The second group on funding policy tackled the question how can funders mandate good management before, during and after projects?
Some issues discussed were multi-funded projects, and the data produced and subsequent management issues. Additionally, how can data be made open and re-used that might have been created before or after the funded project? This also applies to managing data after the end of project funding. Where does the responsibility lie? This of course should be tackled case by case and in some cases it is up to the institution involved and the institutional repository. It would be good to require open access to data funded 'whole or in part'. Institutions should recognize the the value of locally produced data, audit what is currently available and assign responsibilities in data management and curation. Institutional repositories have a role to play in managing and curating datasets related to experiments and publications, but these datasets should be well documented and reusable. Data centres' role differs as they usually pool datasets from different sources into new databases and provide value added services on top of institutional repositories.
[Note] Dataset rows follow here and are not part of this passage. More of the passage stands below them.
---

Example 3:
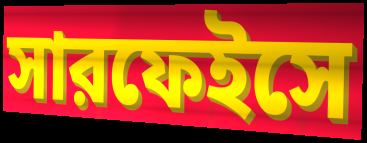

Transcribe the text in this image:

সারফেইসে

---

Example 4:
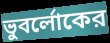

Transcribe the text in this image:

ভুবর্লোকের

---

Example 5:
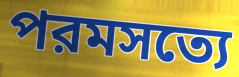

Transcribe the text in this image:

পরমসত্যেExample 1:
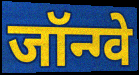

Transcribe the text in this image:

जॉन्ग्वे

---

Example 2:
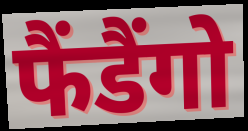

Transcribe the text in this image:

फैंडैंगो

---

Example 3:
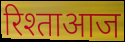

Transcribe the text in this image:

रिश्ताआज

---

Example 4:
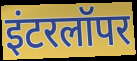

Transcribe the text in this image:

इंटरलॉपर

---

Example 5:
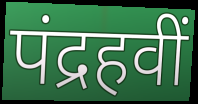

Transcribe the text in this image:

पंद्रहवीं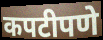
कपटीपणे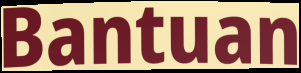
Bantuan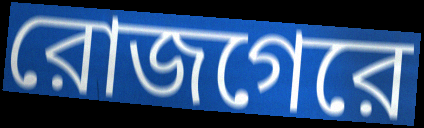
রোজগেরে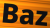
Baz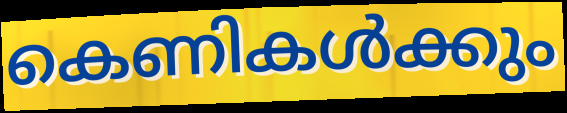
കെണികൾക്കുംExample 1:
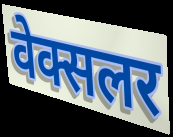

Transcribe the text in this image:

वेक्सलर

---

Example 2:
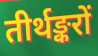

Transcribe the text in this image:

तीर्थङ्करों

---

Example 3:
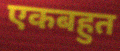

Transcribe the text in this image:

एकबहुत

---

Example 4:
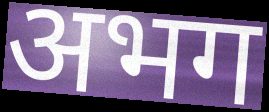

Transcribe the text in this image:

अभग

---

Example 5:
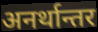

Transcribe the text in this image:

अनर्थान्तर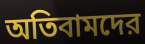
অতিবামদেরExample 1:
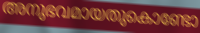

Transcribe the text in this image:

അനുഭവമായതുകൊണ്ടോ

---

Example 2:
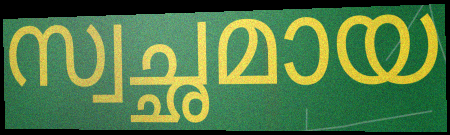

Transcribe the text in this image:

സ്വച്ഛമായ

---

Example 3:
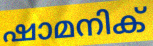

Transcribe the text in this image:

ഷാമനിക്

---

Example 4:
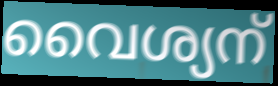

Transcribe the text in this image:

വൈശ്യന്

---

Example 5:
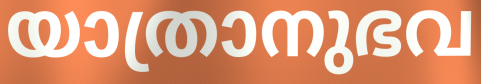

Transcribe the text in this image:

യാത്രാനുഭവ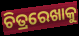
ଚିତ୍ରରେଖାକୁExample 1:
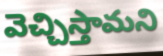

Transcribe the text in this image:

వెచ్చిస్తామని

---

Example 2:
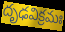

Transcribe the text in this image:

దృఢవిక్రమః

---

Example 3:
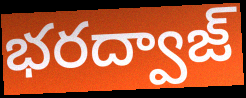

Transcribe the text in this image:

భరద్వాజ్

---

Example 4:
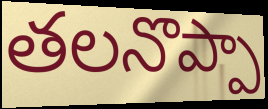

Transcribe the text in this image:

తలనొప్పా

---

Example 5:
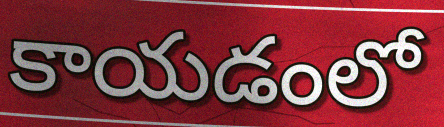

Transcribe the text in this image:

కాయడంలోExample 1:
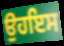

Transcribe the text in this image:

ਉਹਇਸ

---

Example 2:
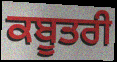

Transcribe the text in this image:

ਕਬੂਤਰੀ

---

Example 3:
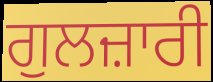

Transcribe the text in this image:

ਗੁਲਜ਼ਾਰੀ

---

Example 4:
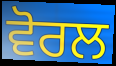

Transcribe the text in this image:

ਵੋਰਲ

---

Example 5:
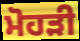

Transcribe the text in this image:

ਮੋਹੜੀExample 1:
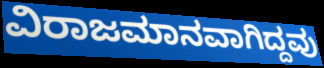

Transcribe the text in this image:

ವಿರಾಜಮಾನವಾಗಿದ್ದವು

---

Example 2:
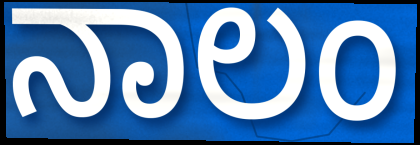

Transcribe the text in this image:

ನಾಲಂ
The issue of ‘identifiers’ for researchers (such as ORCID), who in turn acknowledge funding sources. Introducing this is good practice as they can incorporate project information and publications into their data creation.
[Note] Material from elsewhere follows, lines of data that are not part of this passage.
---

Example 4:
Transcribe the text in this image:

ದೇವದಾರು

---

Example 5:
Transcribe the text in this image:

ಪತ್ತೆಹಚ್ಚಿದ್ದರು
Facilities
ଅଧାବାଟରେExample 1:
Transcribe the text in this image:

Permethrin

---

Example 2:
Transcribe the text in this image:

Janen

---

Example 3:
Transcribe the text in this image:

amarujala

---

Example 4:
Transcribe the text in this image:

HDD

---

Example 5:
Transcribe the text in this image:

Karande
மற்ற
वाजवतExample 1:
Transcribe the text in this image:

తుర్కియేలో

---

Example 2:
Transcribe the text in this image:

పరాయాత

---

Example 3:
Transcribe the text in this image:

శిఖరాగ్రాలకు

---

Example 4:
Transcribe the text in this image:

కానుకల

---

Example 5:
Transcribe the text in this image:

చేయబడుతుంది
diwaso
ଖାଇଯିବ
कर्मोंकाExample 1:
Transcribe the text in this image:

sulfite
Interestingly, it was noted that it is cheaper to keep data than to go back and recreate it.
The third group looked at researchers, and if they want to share data and where the barriers lie. Acknowledgment of data sharing is essential. The group discussed peer review and suggested the reviewers best placed for this were the users of the actual datasets. A more open method of review was also discussed.
In terms of sharing data, nervousness of ‘incorrect’ data being exposed was the main barrier. Ways to overcome this were ensuring quality assurance of data at the start, as well as the publisher enforcing standards. Promoting trusted databases to scientists and the value of curated and citable data would also help to lower this barrier.
The fourth group looked more closely at technical issues, and discussed the use of Trust Levels on OpenAIREplus DataModel and Services for entities and relations. It was thought important that OpenAIRE define the requirements and levels of trust for long term preservation of datasets/objects/components and data archives for/of the Enhanced Publications. It was suggested to develop services based on those levels of trust - at user interface, for example, verifying permanence at certain periods of time depending of trust level.
The fifth group for OpenAIRE participants discussed a range of issues and the main observation that some countries simply aren’t developed enough to tackle data issues.
One participant noted that in their institution it would be hard to augment a data policy simply because of issues of ownership and internal sensitivities. A university has so many different departments, so where should the policy sit? In this context the role of the library was discussed and whether that it had the right expertise to manage data. There is a certain inertia to take this on. Above all, researchers need a good ‘usable’ system to share data.
With regard to technical issues, it was noted that while resources are diverse, the model needs to be flexible enough to harvest minimal metadata. The issue was raised about metadata and whether it too was subject to legal restrictions.
In terms of ‘sharing data’ – if scientists know that they have to share it from the start this might be more conducive to good management.
And…the final comment from an attendee was that ‘researchers would rather share their toothbrushes than their data’. We have a lot of work to do!
We would like to thank Nordbib for facilitating and supporting our workshop.